ERUA legal Entity – Arnaud Laimé’s Speech: “We are building coherence through diversity”

Speech by President Arnaud Laimé
at the signing ceremony of the ERUA Legal Entity
12 MAY 2026 | BRUSSELS

“Dear representatives of public authorities, colleagues, friends, and members of the European Reform University Alliance,
Dear distinguished guests,

We meet today at a defining moment.

A moment that invites us not only to look back with pride, but to look forward with clarity and determination.

This moment is more than a milestone. It is a mirror that reflects what we have built together, and asks us what kind of future we are ready to shape.

The European Reform University Alliance was born in 2020 within the European Universities Initiative of the European Commission.

But from the beginning, ERUA was more than a programme. It was a conviction.
We chose the word Reform not as a topic, but as an identity.
Because reform, for us, means rethinking what a university is: a transmitter of knowledge obviously, but also a living space of experimentation, participation, and transformation.

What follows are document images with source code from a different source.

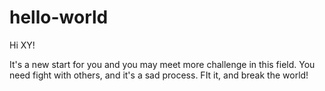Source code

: # hello-world

Hi XY!


It's a new start for you and you may meet more challenge in this field. You need fight with others, and it's a sad process. 
FIt it, and break the world! 
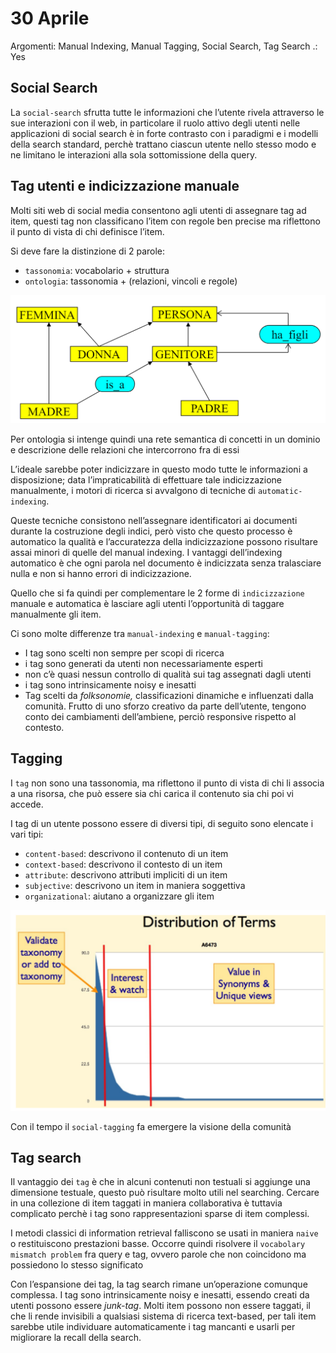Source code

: # 30 Aprile

Argomenti: Manual Indexing, Manual Tagging, Social Search, Tag Search
.: Yes

## Social Search

La `social-search` sfrutta tutte le informazioni che l’utente rivela attraverso le sue interazioni con il web, in particolare il ruolo attivo degli utenti nelle applicazioni di social search è in forte contrasto con i paradigmi e i modelli della search standard, perchè trattano ciascun utente nello stesso modo e ne limitano le interazioni alla sola sottomissione della query.

## Tag utenti e indicizzazione manuale

Molti siti web di social media consentono agli utenti di assegnare tag ad item, questi tag non classificano l’item con regole ben precise ma riflettono il punto di vista di chi definisce l’item.

Si deve fare la distinzione di 2 parole:

- `tassonomia`:  vocabolario + struttura
- `ontologia`:  tassonomia + (relazioni, vincoli e regole)

![Untitled](SII30041.png)

Per ontologia si intenge quindi una rete semantica di concetti in un dominio e descrizione delle relazioni che intercorrono fra di essi

L’ideale sarebbe poter indicizzare in questo modo tutte le informazioni a disposizione; data l’impraticabilità di effettuare tale indicizzazione manualmente, i motori di ricerca si avvalgono di tecniche di `automatic-indexing`. 

Queste tecniche consistono nell’assegnare identificatori ai documenti durante la costruzione degli indici, però visto che questo processo è automatico la qualità e l’accuratezza della indicizzazione possono risultare assai minori di quelle del manual indexing. I vantaggi dell’indexing automatico è che ogni parola nel documento è indicizzata senza tralasciare nulla e non si hanno errori di indicizzazione.

Quello che si fa quindi per complementare le 2 forme di `indicizzazione` manuale e automatica è lasciare agli utenti l’opportunità di taggare manualmente gli item.

Ci sono molte differenze tra `manual-indexing` e `manual-tagging`:

- I tag sono scelti non sempre per scopi di ricerca
- i tag sono generati da utenti non necessariamente esperti
- non c’è quasi nessun controllo di qualità sui tag assegnati dagli utenti
- i tag sono intrinsicamente noisy e inesatti
- Tag scelti da *folksonomie,* classificazioni dinamiche e influenzati dalla comunità. Frutto di uno sforzo creativo da parte dell’utente, tengono conto dei cambiamenti dell’ambiene, perciò responsive rispetto al contesto.

## Tagging

I `tag` non sono una tassonomia, ma riflettono il punto di vista di chi li associa a una risorsa, che può essere sia chi carica il contenuto sia chi poi vi accede. 

I tag di un utente possono essere di diversi tipi, di seguito sono elencate i vari tipi:

- `content-based`: descrivono il contenuto di un item
- `context-based`: descrivono il contesto di un item
- `attribute`: descrivono attributi impliciti di un item
- `subjective`: descrivono un item in maniera soggettiva
- `organizational`: aiutano a organizzare gli item

![Untitled](SII30042.png)

Con il tempo il `social-tagging` fa emergere la visione della comunità

## Tag search

Il vantaggio dei `tag` è che in alcuni contenuti non testuali si aggiunge una dimensione testuale, questo può risultare molto utili nel searching. Cercare in una collezione di item taggati in maniera collaborativa è tuttavia complicato perchè i tag sono rappresentazioni sparse di item complessi.

I metodi classici di information retrieval falliscono se usati in maniera `naive` o restituiscono prestazioni basse. Occorre quindi risolvere il `vocabolary mismatch problem` fra query e tag, ovvero parole che non coincidono ma possiedono lo stesso significato

Con l’espansione dei tag, la tag search rimane un’operazione comunque complessa. I tag sono intrinsicamente noisy e inesatti, essendo creati da utenti possono essere *junk-tag*. Molti item possono non essere taggati, il che li rende invisibili a qualsiasi sistema di ricerca text-based, per tali item sarebbe utile individuare automaticamente i tag mancanti e usarli per migliorare la recall della search.
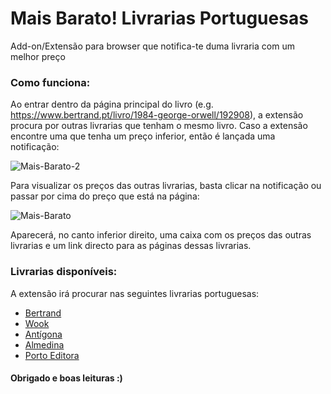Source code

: # Mais Barato! Livrarias Portuguesas
Add-on/Extensão para browser que notifica-te duma livraria com um melhor preço

### Como funciona:
Ao entrar dentro da página principal do livro (e.g. https://www.bertrand.pt/livro/1984-george-orwell/192908), a extensão procura por outras livrarias que tenham o mesmo livro.
Caso a extensão encontre uma que tenha um preço inferior, então é lançada uma notificação:

<img src="https://i.ibb.co/HKcnNzL/Mais-Barato-2.png" alt="Mais-Barato-2">

Para visualizar os preços das outras livrarias, basta clicar na notificação ou passar por cima do preço que está na página:

<img src="https://i.ibb.co/LgXKwbw/Mais-Barato.png" alt="Mais-Barato">

Aparecerá, no canto inferior direito, uma caixa com os preços das outras livrarias e um link directo para as páginas dessas livrarias.

### Livrarias disponíveis:
A extensão irá procurar nas seguintes livrarias portuguesas:
* [Bertrand](https://www.bertrand.pt/)
* [Wook](https://www.wook.pt/)
* [Antígona](https://antigona.pt/)
* [Almedina](https://www.almedina.net/)
* [Porto Editora](https://www.portoeditora.pt/)


#### Obrigado e boas leituras :)
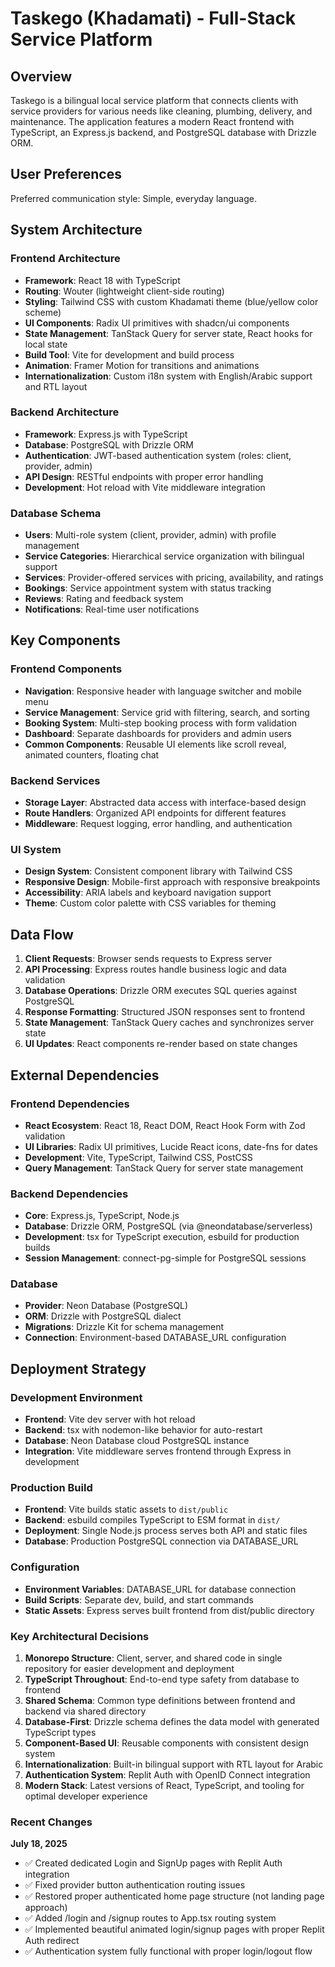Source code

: # Taskego (Khadamati) - Full-Stack Service Platform

## Overview

Taskego is a bilingual local service platform that connects clients with service providers for various needs like cleaning, plumbing, delivery, and maintenance. The application features a modern React frontend with TypeScript, an Express.js backend, and PostgreSQL database with Drizzle ORM.

## User Preferences

Preferred communication style: Simple, everyday language.

## System Architecture

### Frontend Architecture
- **Framework**: React 18 with TypeScript
- **Routing**: Wouter (lightweight client-side routing)
- **Styling**: Tailwind CSS with custom Khadamati theme (blue/yellow color scheme)
- **UI Components**: Radix UI primitives with shadcn/ui components
- **State Management**: TanStack Query for server state, React hooks for local state
- **Build Tool**: Vite for development and build process
- **Animation**: Framer Motion for transitions and animations
- **Internationalization**: Custom i18n system with English/Arabic support and RTL layout

### Backend Architecture
- **Framework**: Express.js with TypeScript
- **Database**: PostgreSQL with Drizzle ORM
- **Authentication**: JWT-based authentication system (roles: client, provider, admin)
- **API Design**: RESTful endpoints with proper error handling
- **Development**: Hot reload with Vite middleware integration

### Database Schema
- **Users**: Multi-role system (client, provider, admin) with profile management
- **Service Categories**: Hierarchical service organization with bilingual support
- **Services**: Provider-offered services with pricing, availability, and ratings
- **Bookings**: Service appointment system with status tracking
- **Reviews**: Rating and feedback system
- **Notifications**: Real-time user notifications

## Key Components

### Frontend Components
- **Navigation**: Responsive header with language switcher and mobile menu
- **Service Management**: Service grid with filtering, search, and sorting
- **Booking System**: Multi-step booking process with form validation
- **Dashboard**: Separate dashboards for providers and admin users
- **Common Components**: Reusable UI elements like scroll reveal, animated counters, floating chat

### Backend Services
- **Storage Layer**: Abstracted data access with interface-based design
- **Route Handlers**: Organized API endpoints for different features
- **Middleware**: Request logging, error handling, and authentication

### UI System
- **Design System**: Consistent component library with Tailwind CSS
- **Responsive Design**: Mobile-first approach with responsive breakpoints
- **Accessibility**: ARIA labels and keyboard navigation support
- **Theme**: Custom color palette with CSS variables for theming

## Data Flow

1. **Client Requests**: Browser sends requests to Express server
2. **API Processing**: Express routes handle business logic and data validation
3. **Database Operations**: Drizzle ORM executes SQL queries against PostgreSQL
4. **Response Formatting**: Structured JSON responses sent to frontend
5. **State Management**: TanStack Query caches and synchronizes server state
6. **UI Updates**: React components re-render based on state changes

## External Dependencies

### Frontend Dependencies
- **React Ecosystem**: React 18, React DOM, React Hook Form with Zod validation
- **UI Libraries**: Radix UI primitives, Lucide React icons, date-fns for dates
- **Development**: Vite, TypeScript, Tailwind CSS, PostCSS
- **Query Management**: TanStack Query for server state management

### Backend Dependencies
- **Core**: Express.js, TypeScript, Node.js
- **Database**: Drizzle ORM, PostgreSQL (via @neondatabase/serverless)
- **Development**: tsx for TypeScript execution, esbuild for production builds
- **Session Management**: connect-pg-simple for PostgreSQL sessions

### Database
- **Provider**: Neon Database (PostgreSQL)
- **ORM**: Drizzle with PostgreSQL dialect
- **Migrations**: Drizzle Kit for schema management
- **Connection**: Environment-based DATABASE_URL configuration

## Deployment Strategy

### Development Environment
- **Frontend**: Vite dev server with hot reload
- **Backend**: tsx with nodemon-like behavior for auto-restart
- **Database**: Neon Database cloud PostgreSQL instance
- **Integration**: Vite middleware serves frontend through Express in development

### Production Build
- **Frontend**: Vite builds static assets to `dist/public`
- **Backend**: esbuild compiles TypeScript to ESM format in `dist/`
- **Deployment**: Single Node.js process serves both API and static files
- **Database**: Production PostgreSQL connection via DATABASE_URL

### Configuration
- **Environment Variables**: DATABASE_URL for database connection
- **Build Scripts**: Separate dev, build, and start commands
- **Static Assets**: Express serves built frontend from dist/public directory

### Key Architectural Decisions

1. **Monorepo Structure**: Client, server, and shared code in single repository for easier development and deployment
2. **TypeScript Throughout**: End-to-end type safety from database to frontend
3. **Shared Schema**: Common type definitions between frontend and backend via shared directory
4. **Database-First**: Drizzle schema defines the data model with generated TypeScript types
5. **Component-Based UI**: Reusable components with consistent design system
6. **Internationalization**: Built-in bilingual support with RTL layout for Arabic
7. **Authentication System**: Replit Auth with OpenID Connect integration
8. **Modern Stack**: Latest versions of React, TypeScript, and tooling for optimal developer experience

### Recent Changes

**July 18, 2025**
- ✅ Created dedicated Login and SignUp pages with Replit Auth integration
- ✅ Fixed provider button authentication routing issues
- ✅ Restored proper authenticated home page structure (not landing page approach)
- ✅ Added /login and /signup routes to App.tsx routing system
- ✅ Implemented beautiful animated login/signup pages with proper Replit Auth redirect
- ✅ Authentication system fully functional with proper login/logout flow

In the past two years, ERUA has moved from vision to implementation through concrete achievements.

We have:

  • Expanded innovative teaching initiatives, with 71 winter schools, summer schools, travelling seminars, and intensive courses
  • Strengthened mobility opportunities, reaching almost 1,000 mobilities, with the ambition of 2,400 by the end of 2027

These are not just numbers. They represent growing connections between people, disciplines, and institutions.

We have also taken a decisive step toward true academic integration.

ERUA has developed a structured framework for joint degrees leading to three diplomas, with the first programmes launching next academic year.
These joint programmes will cover:

  • Forced Migration
  • Human Rights and Technology
  • Psychology of Climate Action

They embody what ERUA stands for: interdisciplinarity, social relevance, and shared European education.

ERUA has also invested in linking research and education with real societal challenges.
We have designed a comprehensive report on key social challenges and opportunities, based on insights from 200 interviewed experts across Europe.

From this work emerged an online course on social entrepreneurship, which has:

  • Welcomed 76 students
  • Led to 45 certifications
  • Engaged 20 lecturers

This is what it means to turn knowledge into action, and reflection into impact.
Perhaps one of the most important transformations lies in governance.

ERUA has made student engagement and leadership a reality, not a principle.
Students are no longer only participants.

They are:

  • contributors to decision-making
  • co-creators of initiatives
  • and initiators of their own projects within the alliance

This is a fundamental shift: from consultation to co-creation, from involvement to shared responsibility.

Across all these developments, ERUA connects universities from different parts of Europe: East and West, North and South, insular and continental institutions.

Together, we form what we call a critical edge: a space where disciplines meet, where differences become strengths, and where innovation emerges from diversity.

We are not building uniformity. We are building coherence through diversity.

Reform is not cosmetic. It is structural and cultural.

It is the courage to ask: Does what we do still serve the future we want to build? If not, we change it.

In this sense, ERUA is not a finished model. It is an evolving experiment: an alliance that learns from itself, transforms itself, and constantly reimagines itself.

In that sense, ERUA is not simply an alliance of universities.
It is a shared commitment to a different idea of higher education in Europe: one that is open, critical, inclusive, and transformative.

We have shown that reform is not an event. It is a practice. Not a destination. But a movement.

And ultimately, not just a word in our name, but the way we choose to work together. Because to reform, in the ERUA sense, is to care enough about the future to build it together.

Thank you.

As I said at the beginning, we are now at a defining moment. The mid-term evaluation has shown that ERUA is on track. It highlighted the project’s overall positive progress, with most objectives achieved and some even ahead of schedule. It highlighted strong governance and management, with the active participation of staff and students as key strengths – in other words, the commitment of our communities, which is so valuable and so essential to our success.

Today we are strengthening the institutionalisation of the alliance, and we are doing so through the ERUA 2030 roadmap, through the long-term strategy and, today, through the creation of our joint legal entity.

This should enable us to become more efficient and sustainable: a concern I believe is widely shared, while remaining faithful to the original project, which is its unique and genuine strength: to create a European community (a very small one) that brings about reform. Institutionalise, yes, but so that we remain free to innovate, to devise responses to the quest for meaning among our students, who are being battered by a world at war, in democracies under threat, in societies where social, cultural and epistemic rights are increasingly undermined, and all against a backdrop of a full-blown environmental crisis. Our students, even more so children of Europe than we are ourselves, expect this legal entity not to be a mere reproduction of what already exists. They want it to be a space where they can embody their commitment and imagine a future of peace and equity, where ethics is defined by a holistic approach to living beings, respectful of their specificities, their vulnerabilities and their cultures: to build a community far less narrow, far less divisive than those we have created to date. We older people may not have the words for it today. May their aspirations inspire us and unfailingly drive Erua forward in the future.”